* WHAT YOU WILL DO *
In the records below, copy the lines exactly, starting at the line that contains "pose: elev=119.2 azim=352.8" and continuing through the end of the records, with both ends included. Leave the pictures out.

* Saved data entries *
►
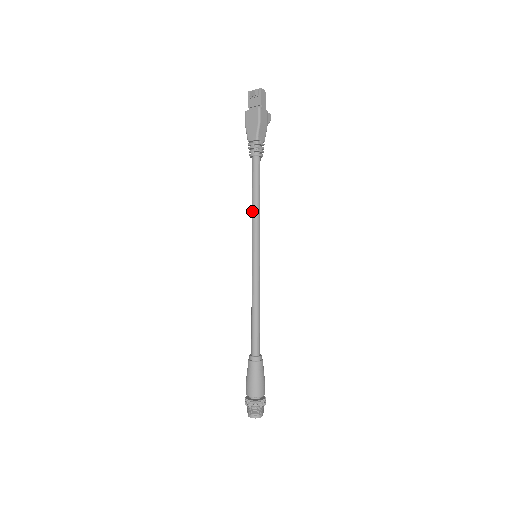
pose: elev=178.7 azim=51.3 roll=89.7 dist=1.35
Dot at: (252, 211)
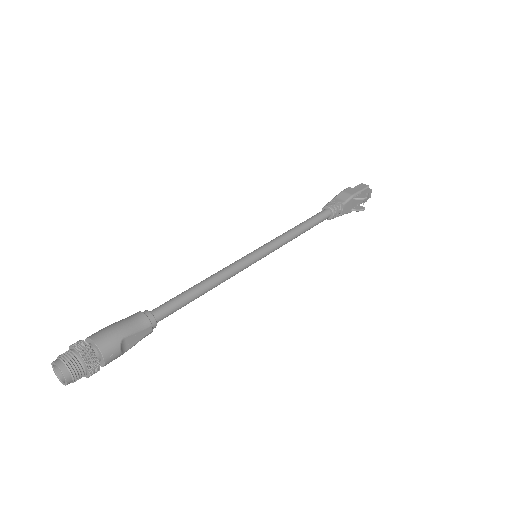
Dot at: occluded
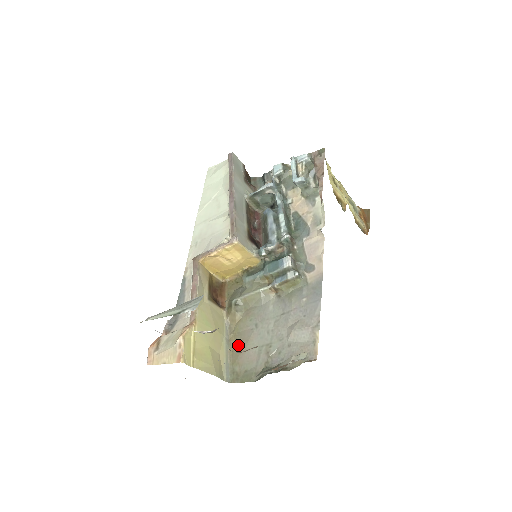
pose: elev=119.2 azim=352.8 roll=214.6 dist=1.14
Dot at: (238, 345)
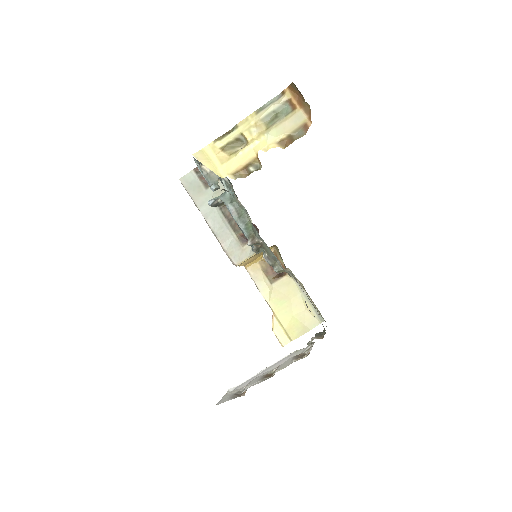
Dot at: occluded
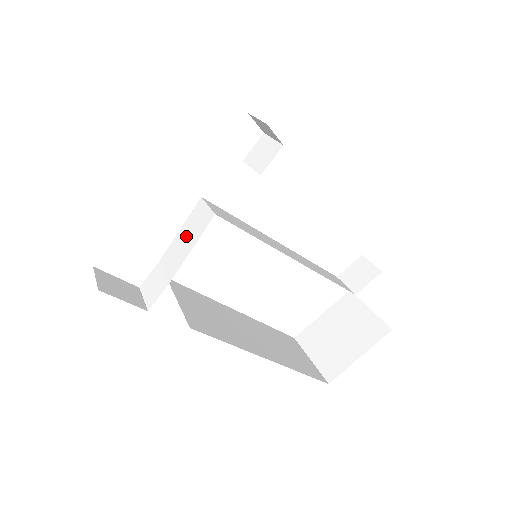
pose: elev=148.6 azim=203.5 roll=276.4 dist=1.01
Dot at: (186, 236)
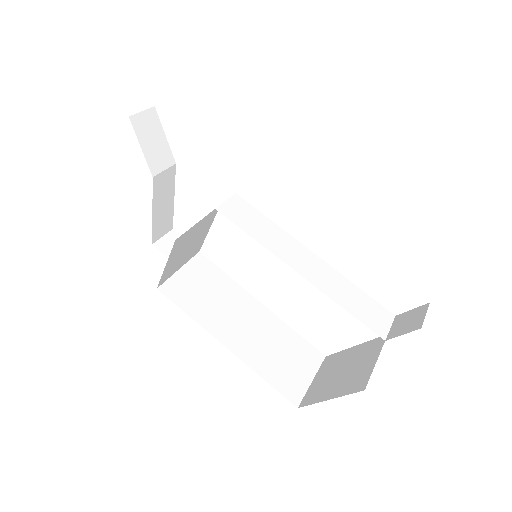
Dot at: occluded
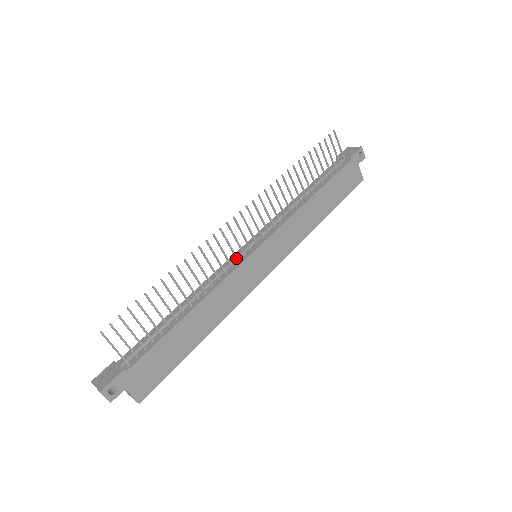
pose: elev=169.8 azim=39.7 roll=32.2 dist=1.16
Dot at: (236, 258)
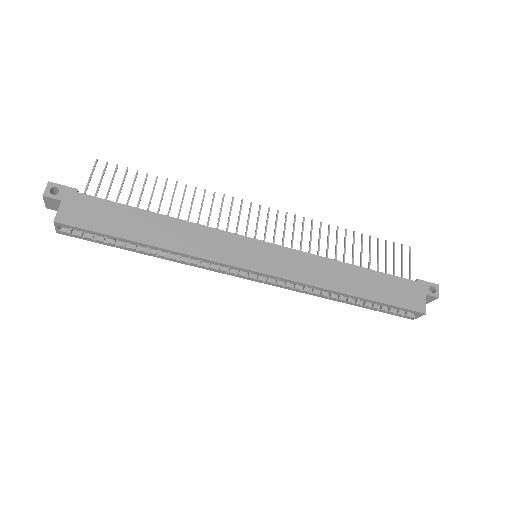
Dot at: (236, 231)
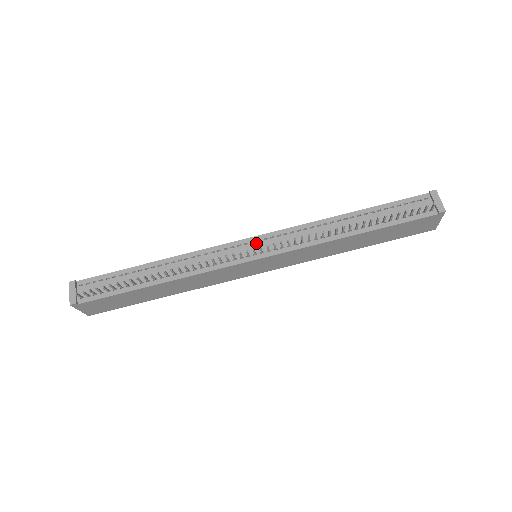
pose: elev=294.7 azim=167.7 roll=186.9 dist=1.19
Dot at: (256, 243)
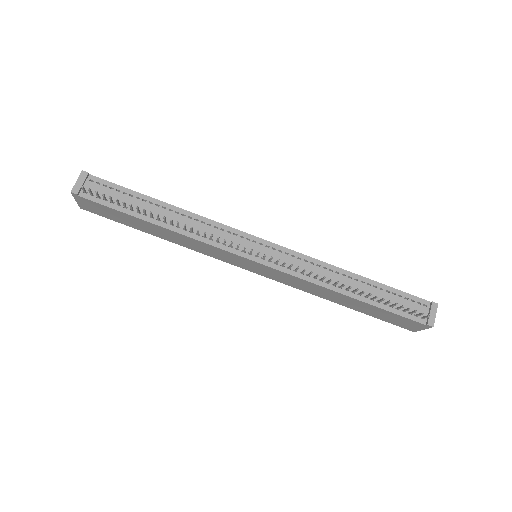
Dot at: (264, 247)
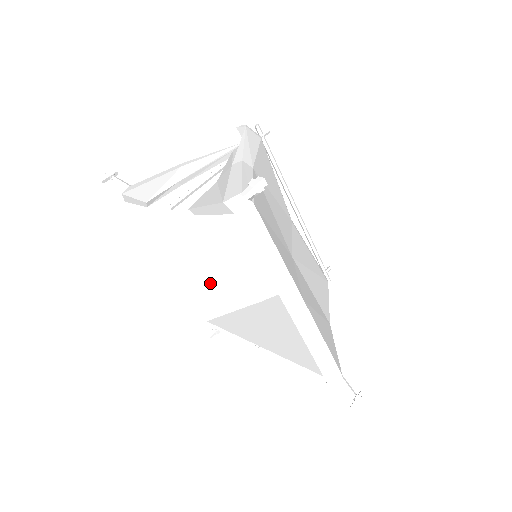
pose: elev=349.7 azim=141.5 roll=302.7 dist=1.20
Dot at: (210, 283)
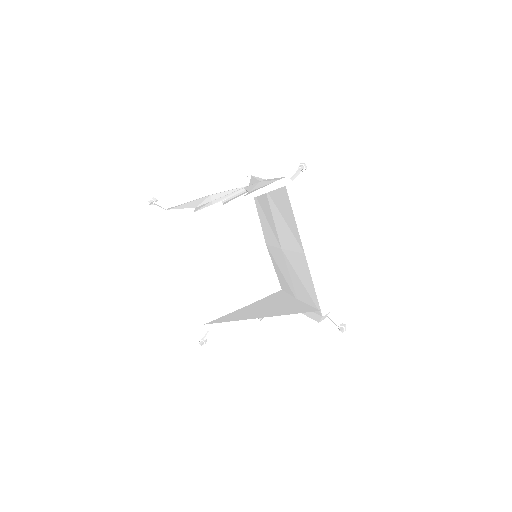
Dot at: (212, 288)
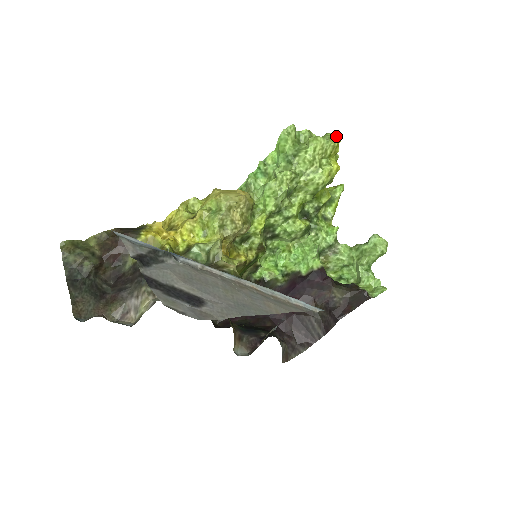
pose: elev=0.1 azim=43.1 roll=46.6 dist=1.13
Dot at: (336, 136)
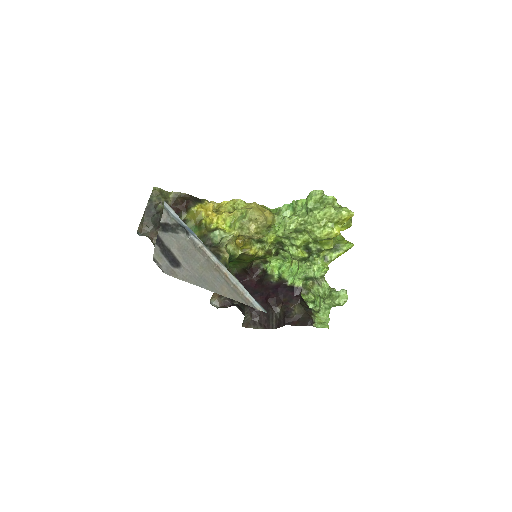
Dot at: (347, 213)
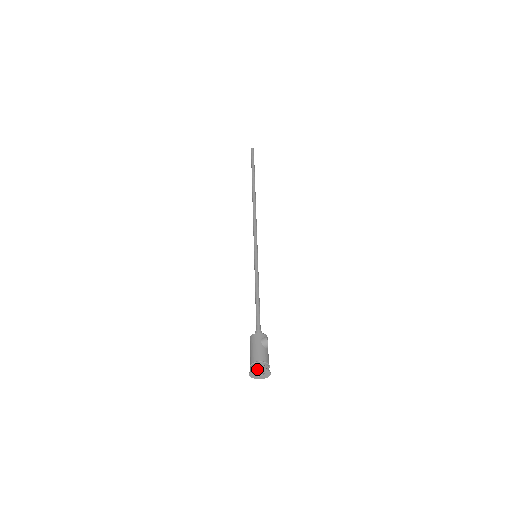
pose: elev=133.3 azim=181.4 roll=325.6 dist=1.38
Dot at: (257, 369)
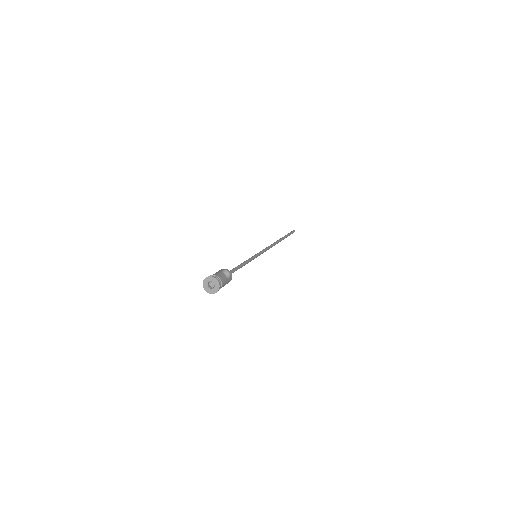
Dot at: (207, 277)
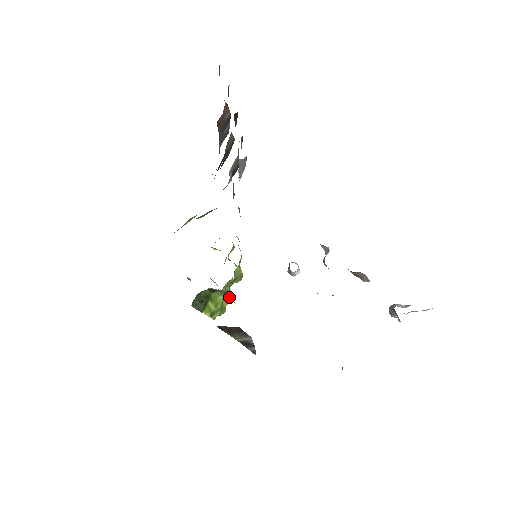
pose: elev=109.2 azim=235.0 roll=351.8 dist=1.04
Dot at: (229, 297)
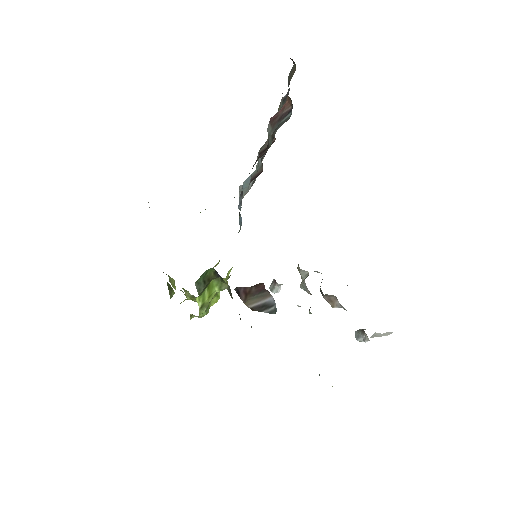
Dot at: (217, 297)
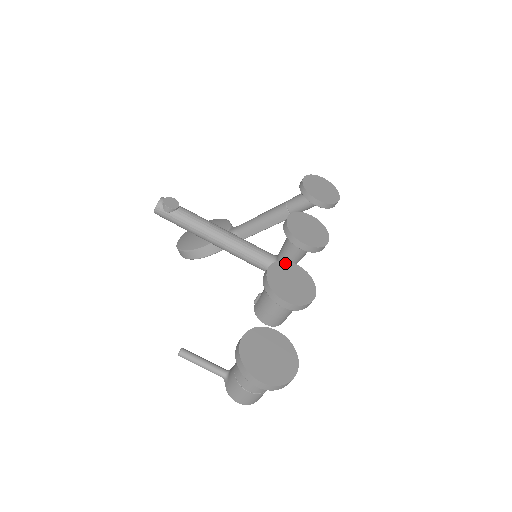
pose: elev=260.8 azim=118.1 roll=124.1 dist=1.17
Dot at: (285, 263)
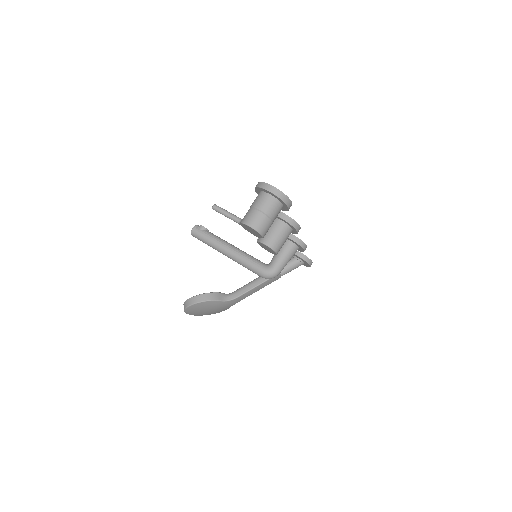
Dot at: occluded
◄
* THE RESPONSE *
pose: elev=119.2 azim=352.8 roll=214.6 dist=1.14
Dot at: (238, 345)
Dot at: occluded
pose: elev=148.6 azim=203.5 roll=276.4 dist=1.01
Dot at: (186, 236)
Dot at: occluded
pose: elev=169.8 azim=39.7 roll=32.2 dist=1.16
Dot at: (236, 258)
Dot at: (236, 231)
pose: elev=294.7 azim=167.7 roll=186.9 dist=1.19
Dot at: (256, 243)
Dot at: (264, 247)
pose: elev=349.7 azim=141.5 roll=302.7 dist=1.20
Dot at: (210, 283)
Dot at: (212, 288)
pose: elev=0.1 azim=43.1 roll=46.6 dist=1.13
Dot at: (336, 136)
Dot at: (347, 213)
pose: elev=133.3 azim=181.4 roll=325.6 dist=1.38
Dot at: (257, 369)
Dot at: (207, 277)
pose: elev=109.2 azim=235.0 roll=351.8 dist=1.04
Dot at: (229, 297)
Dot at: (217, 297)
pose: elev=260.8 azim=118.1 roll=124.1 dist=1.17
Dot at: (285, 263)
Dot at: occluded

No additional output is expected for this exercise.